### Sección del documento
Las contradicciones son
muchas, y amplias las vías por las que pueden transitar desvíos y retrocesos.
Pero cabe la apuesta a construir un proyecto transformador que pueda tener en
América Latina un punto importante de irradiación hacia el resto del mundo.
Siempre es oportuna la
reflexión sobre Gramsci, un hombre de la militancia y el pensamiento que, desde
la cárcel fascista y casi al mismo tiempo en que el pensamiento codificado y
esquemático de la era de Stalin se consolidaba, produjo una visión compleja y creativa
dentro de la tradición marxista, que nos interpela hasta el día de hoy. El
itinerario de nuestros países en los tiempos recientes constituye un acicate
para intentar hacerlo.
La América Latina en lo
que va del siglo XXI inspira lecturas de raíz gramsciana, a partir del devenir
de una crisis multidimensional y de larga duración, uno de cuyos resultados fue
la activa puesta en cuestión del modelo neoliberal, tanto desde el llano como
por parte de algunos gobiernos, con el planteo de un grado de confrontación con
el capital concentrado y excluyente, resuelto a imponer la hegemonía
indisputada del enfoque neoliberal de resolución de las crisis.
######
● **Ejercicios por resolver**:
• 1. Cambia "acicate" por "estímulo" en el texto sobre Gramsci y América Latina, y escribe de nuevo el pasaje que abre con las palabras "Pero cabe la" y cierra con "para intentar hacerlo.".
• 2. Prolonga el texto sobre Gramsci y América Latina a partir de su última oración.
### Filas de datos
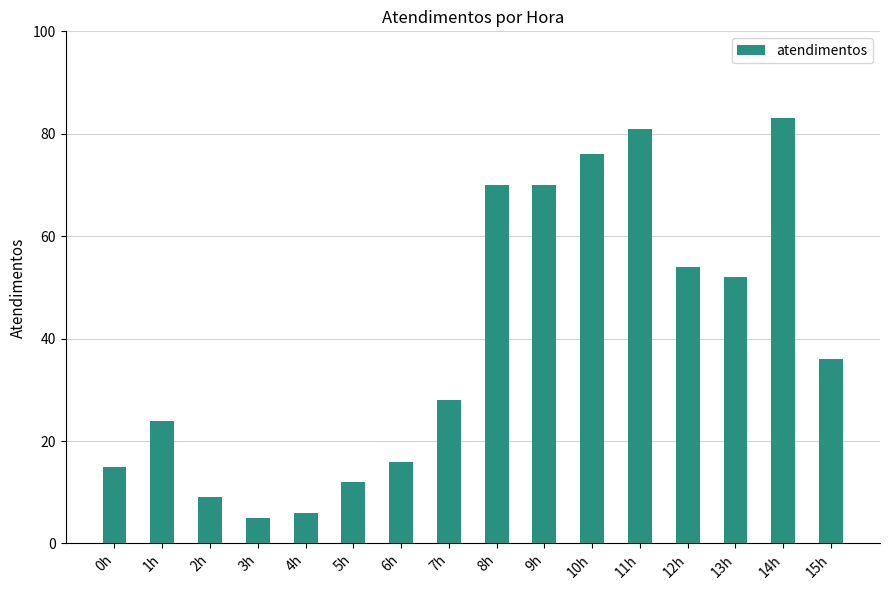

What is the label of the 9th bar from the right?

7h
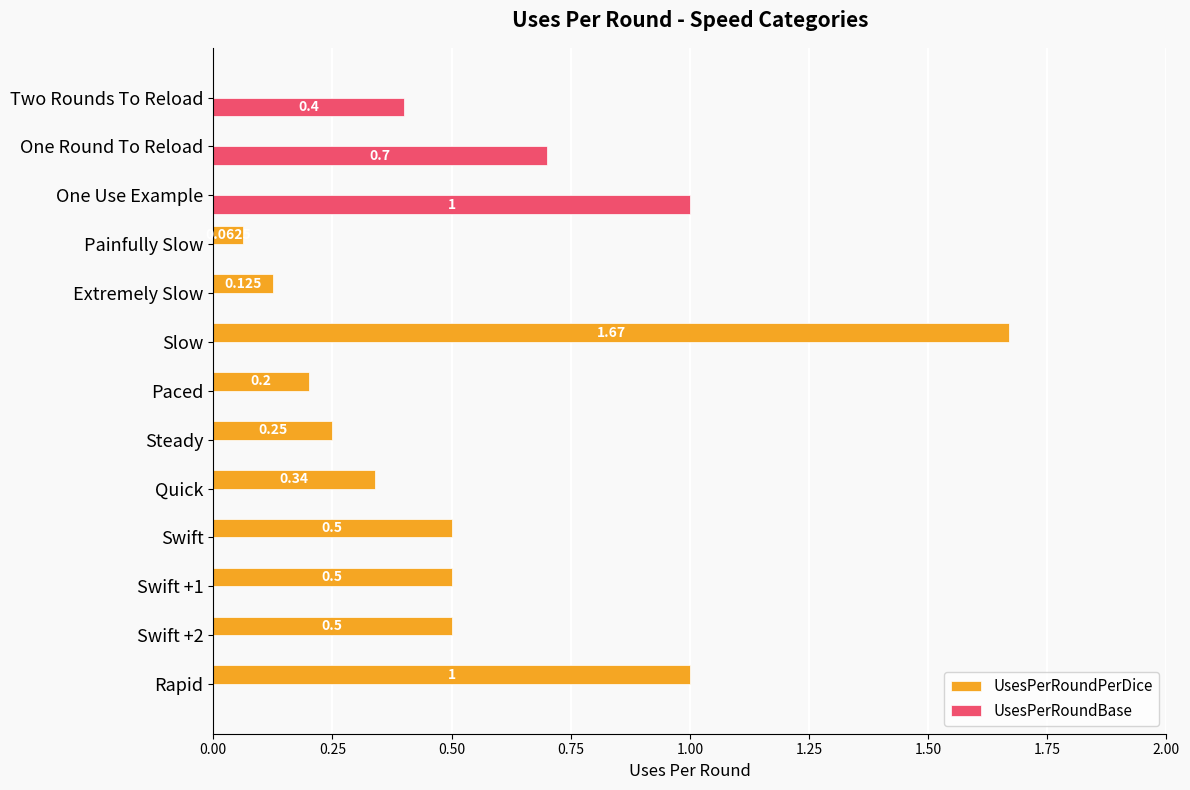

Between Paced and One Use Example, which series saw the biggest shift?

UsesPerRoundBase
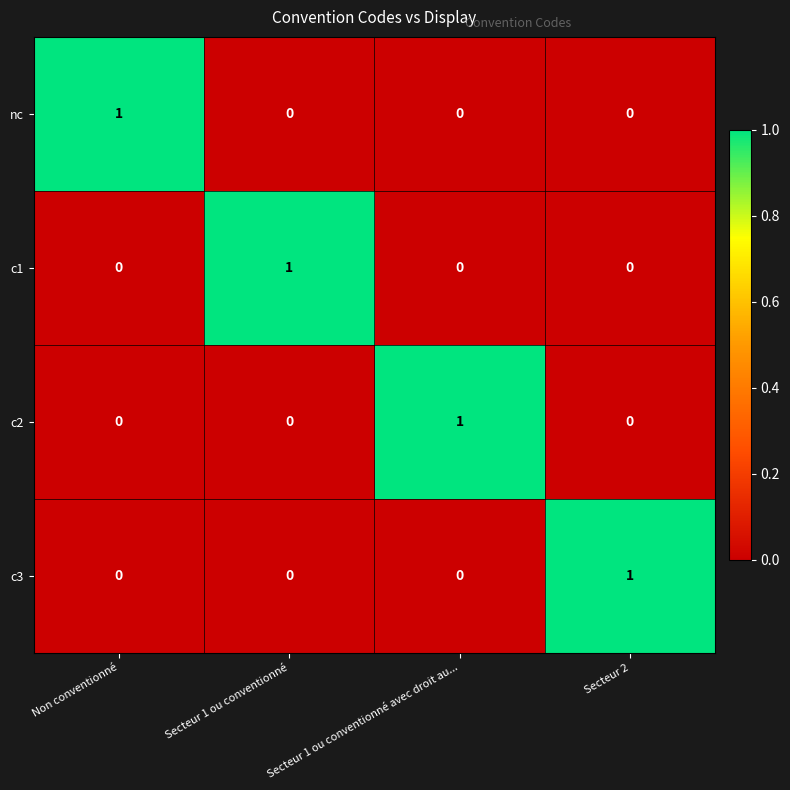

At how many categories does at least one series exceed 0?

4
######
### Filas de datos
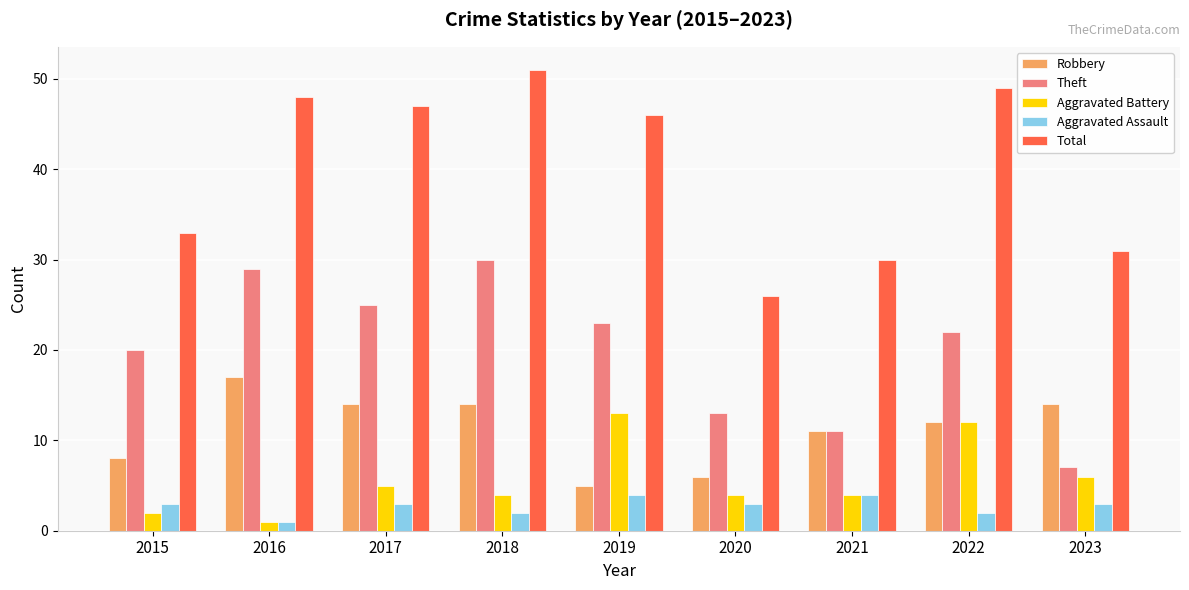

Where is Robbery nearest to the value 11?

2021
######
● **Respuestas numeradas**:
• 1.
Pero cabe la apuesta a construir un proyecto transformador que pueda tener en
América Latina un punto importante de irradiación hacia el resto del mundo.
Siempre es oportuna la
reflexión sobre Gramsci, un hombre de la militancia y el pensamiento que, desde
la cárcel fascista y casi al mismo tiempo en que el pensamiento codificado y
esquemático de la era de Stalin se consolidaba, produjo una visión compleja y creativa
dentro de la tradición marxista, que nos interpela hasta el día de hoy. El
itinerario de nuestros países en los tiempos recientes constituye un estímulo
para intentar hacerlo.

• 2.
En los últimos años han
aparecido una serie de experiencias en el subcontinente que apuntaron a poner
en cuestión, en mayor o menor medida, las grandes líneas de las reformas
neoliberales, y en algunos casos, como los de Venezuela y Bolivia, se han
animado a retomar el ideal socialista (o más genéricamente anticapitalista,
cuando lo enuncian como “buen vivir”). Es cierto que no siempre termina de
quedar claro cuanto hay de construcción de poder popular, con un horizonte de
modificación de las relaciones de producción y de construcción de un nuevo tipo
de democracia, y cuánto de recomposición del capitalismo en clave
neodesarrollista, con políticas calificadas de “heterodoxas”, asentadas en una
amplia intervención estatal. Pero eso es parte de la disputa en curso en el
presente y para el futuro cercano.
Quizás sea oportuno
revisar muy brevemente de dónde venimos. Los movimientos revolucionarios
latinoamericanos se han caracterizado en su mayoría, al menos hasta la década
de los ’70, por una concepción del tipo ‘guerra de movimientos’ y una visión
unilateral, limitada, de la dominación de clase, que tendía a minimizar los
aspectos que suelen subsumirse bajo el término gramsciano ‘hegemonía’.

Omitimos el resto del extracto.